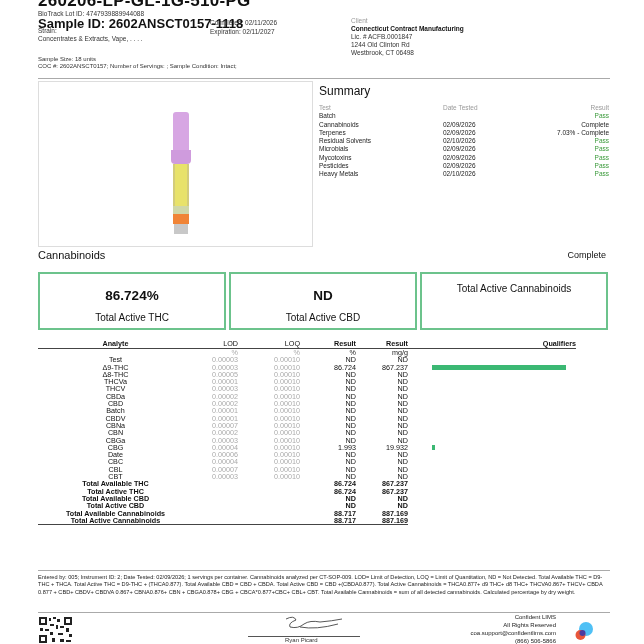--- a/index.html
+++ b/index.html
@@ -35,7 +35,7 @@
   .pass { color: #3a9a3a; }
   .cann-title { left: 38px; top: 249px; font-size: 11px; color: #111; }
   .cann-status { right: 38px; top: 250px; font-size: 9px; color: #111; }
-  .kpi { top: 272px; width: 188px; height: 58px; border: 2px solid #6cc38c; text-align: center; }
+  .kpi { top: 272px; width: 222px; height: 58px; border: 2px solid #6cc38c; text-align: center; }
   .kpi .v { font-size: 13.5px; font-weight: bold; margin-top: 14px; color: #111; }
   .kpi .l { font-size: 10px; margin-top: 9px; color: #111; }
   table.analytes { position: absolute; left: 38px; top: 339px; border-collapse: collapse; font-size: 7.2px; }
********
__Instructions to follow__
What is the count of lines in the data above containing the string "center"? Write the number and nothing else.

__Written response__
2